Stored data
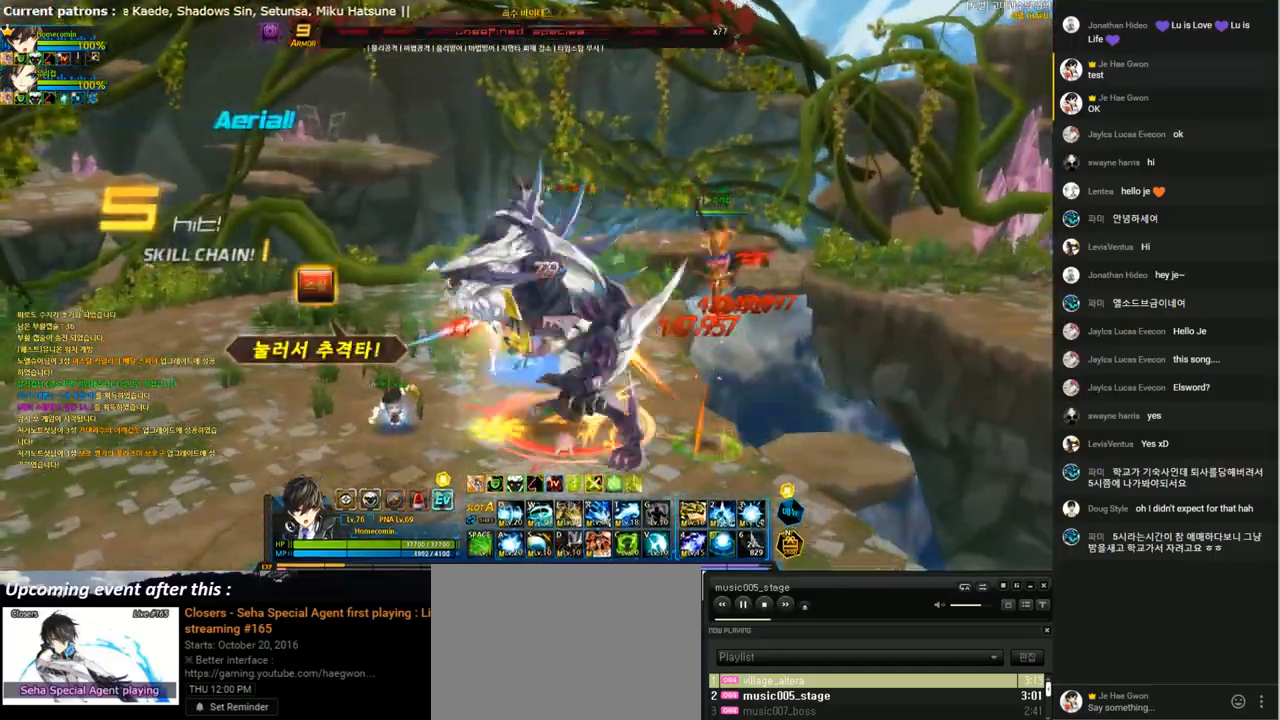
{"keys": ["right"], "events": [[33, "e", "down"], [100, "e", "up"], [167, "e", "down"], [233, "e", "up"], [267, "right", "down"], [400, "3", "down"], [467, "3", "up"]]}
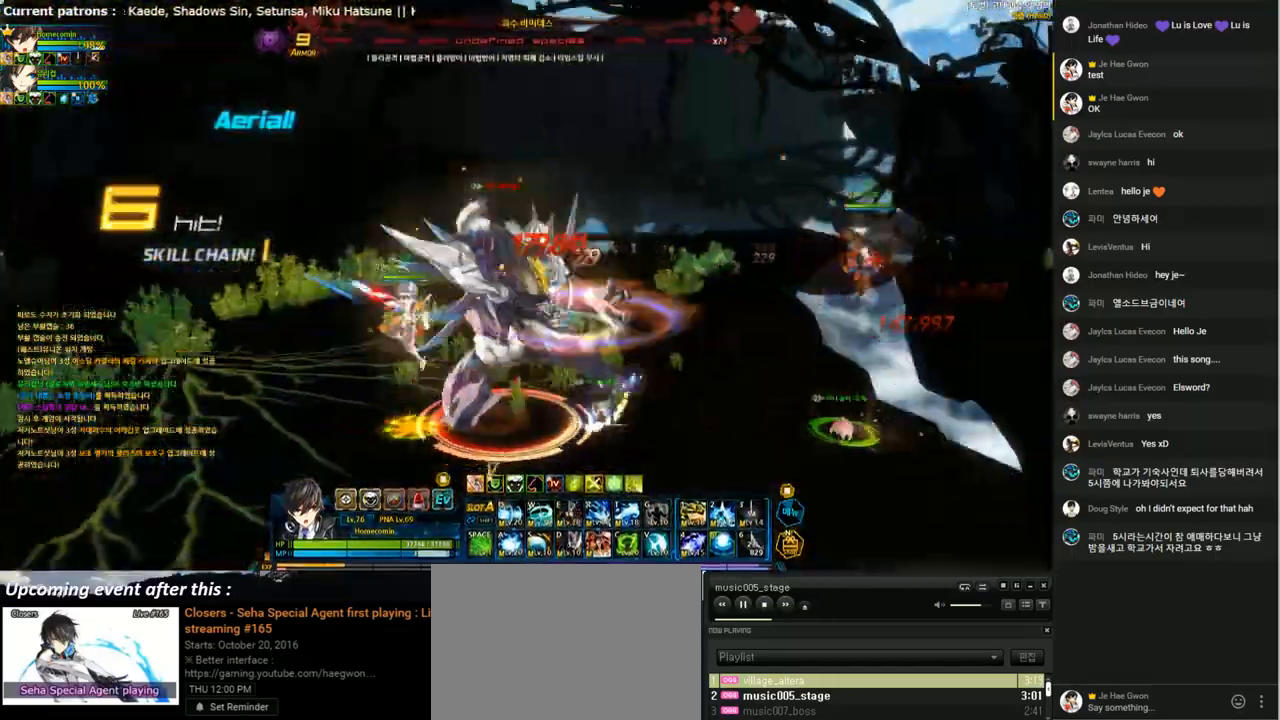
{"keys": ["right"], "events": [[33, "3", "down"], [100, "3", "up"], [167, "3", "down"], [233, "5", "down"], [267, "3", "up"], [300, "5", "up"], [367, "3", "down"], [433, "3", "up"]]}
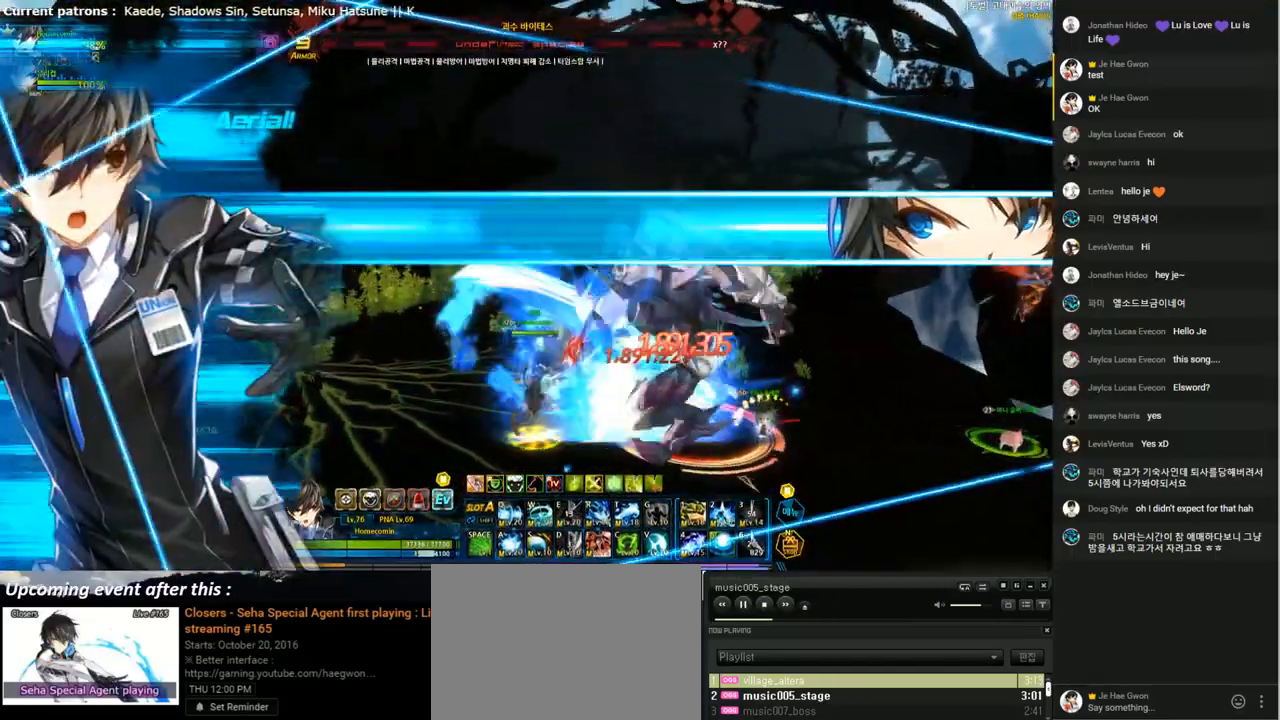
{"keys": ["right"], "events": [[33, "3", "down"], [100, "3", "up"], [200, "3", "down"], [267, "3", "up"], [367, "3", "down"], [433, "3", "up"]]}
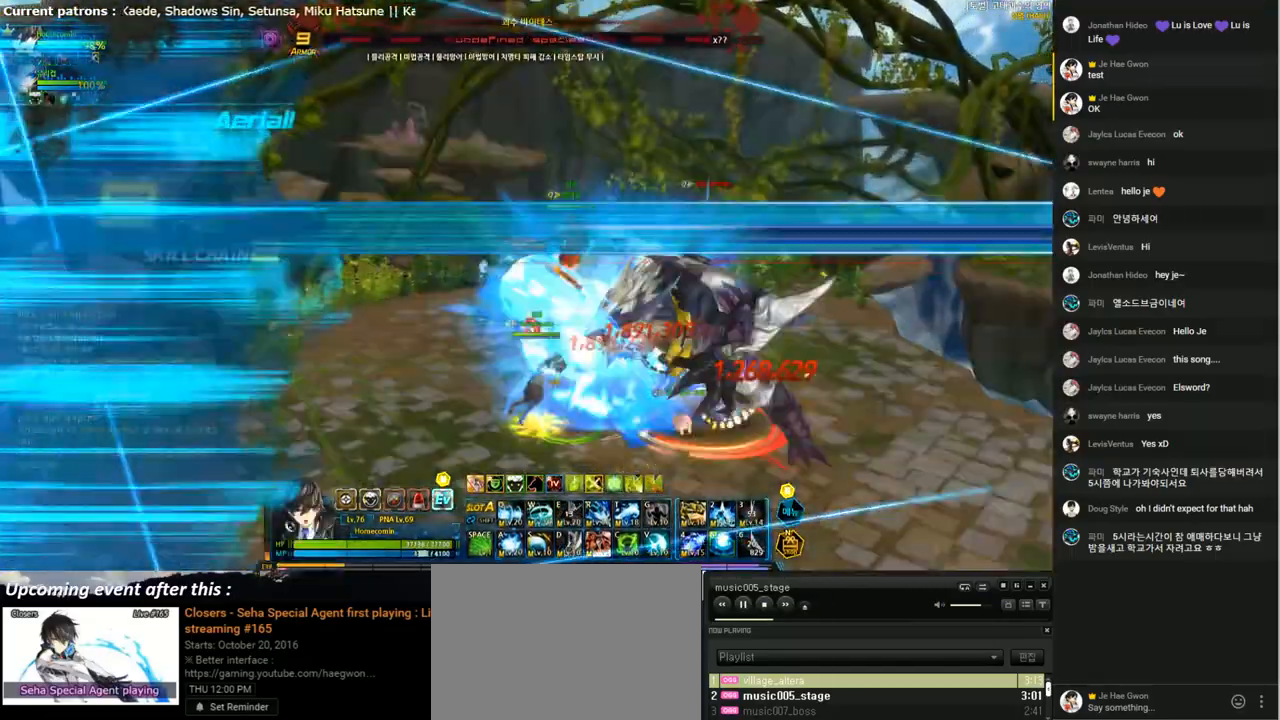
{"keys": ["right"], "events": [[33, "3", "down"], [100, "3", "up"], [200, "3", "down"], [267, "3", "up"], [333, "3", "down"], [433, "3", "up"]]}
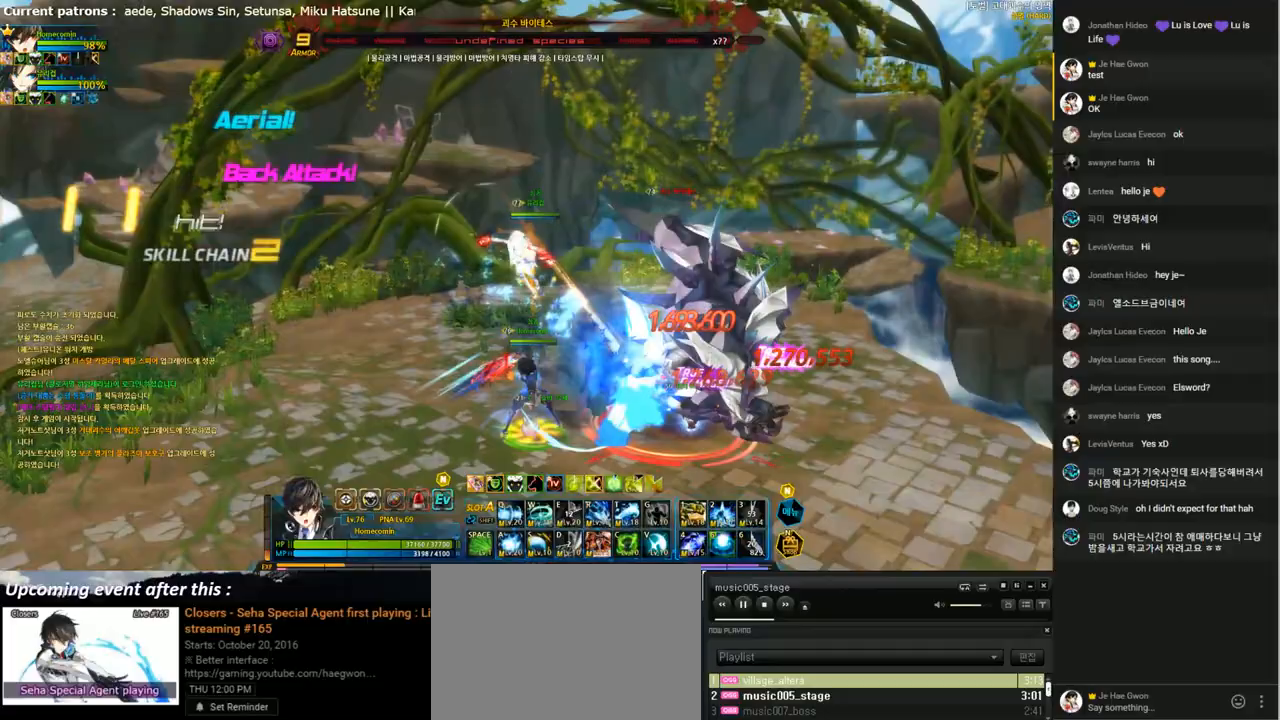
{"keys": ["right"], "events": [[33, "3", "down"], [100, "3", "up"], [200, "3", "down"], [267, "3", "up"], [333, "3", "down"], [433, "3", "up"]]}
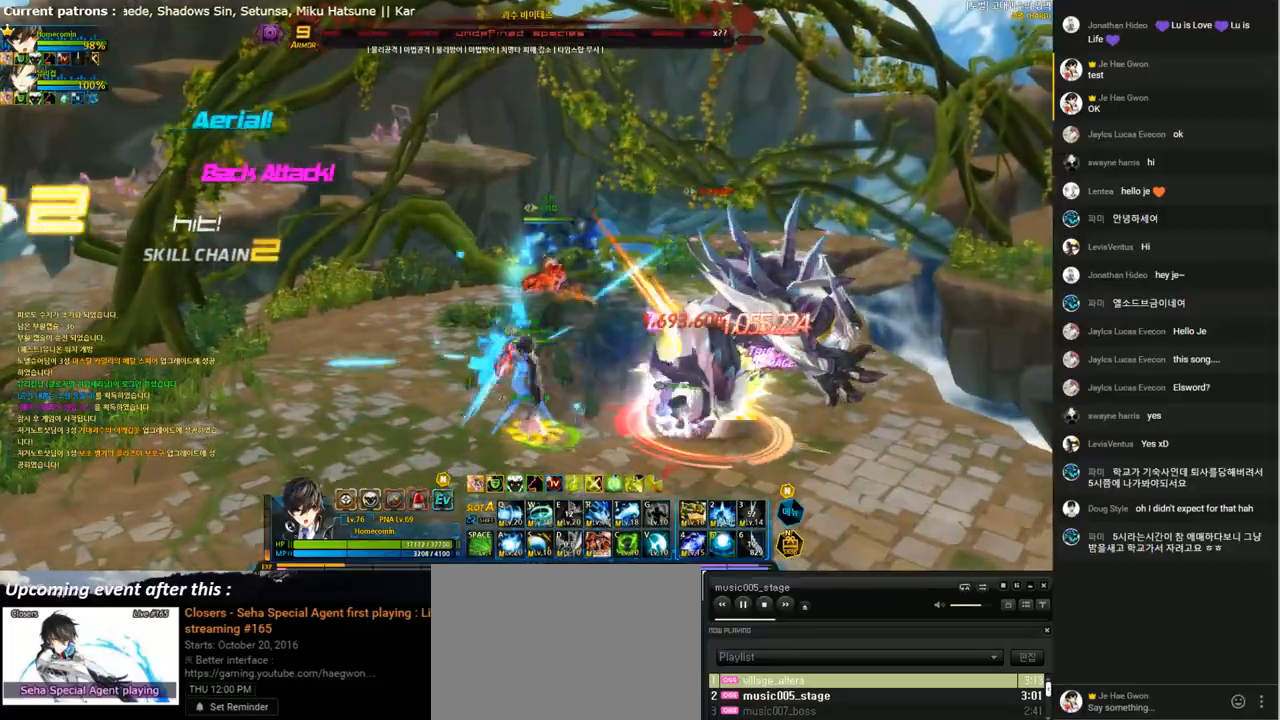
{"keys": ["right"], "events": [[33, "3", "down"], [100, "3", "up"], [200, "3", "down"], [300, "3", "up"], [400, "3", "down"], [467, "3", "up"]]}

◆ WHAT THE TASK REQUIRES: Every record above should be duplicated precisely, with the images removed.

◆ ANSWER FOR THIS EXERCISE:
{"keys": ["right"], "events": [[33, "e", "down"], [100, "e", "up"], [167, "e", "down"], [233, "e", "up"], [267, "right", "down"], [400, "3", "down"], [467, "3", "up"]]}
{"keys": ["right"], "events": [[33, "3", "down"], [100, "3", "up"], [167, "3", "down"], [233, "5", "down"], [267, "3", "up"], [300, "5", "up"], [367, "3", "down"], [433, "3", "up"]]}
{"keys": ["right"], "events": [[33, "3", "down"], [100, "3", "up"], [200, "3", "down"], [267, "3", "up"], [367, "3", "down"], [433, "3", "up"]]}
{"keys": ["right"], "events": [[33, "3", "down"], [100, "3", "up"], [200, "3", "down"], [267, "3", "up"], [333, "3", "down"], [433, "3", "up"]]}
{"keys": ["right"], "events": [[33, "3", "down"], [100, "3", "up"], [200, "3", "down"], [267, "3", "up"], [333, "3", "down"], [433, "3", "up"]]}
{"keys": ["right"], "events": [[33, "3", "down"], [100, "3", "up"], [200, "3", "down"], [300, "3", "up"], [400, "3", "down"], [467, "3", "up"]]}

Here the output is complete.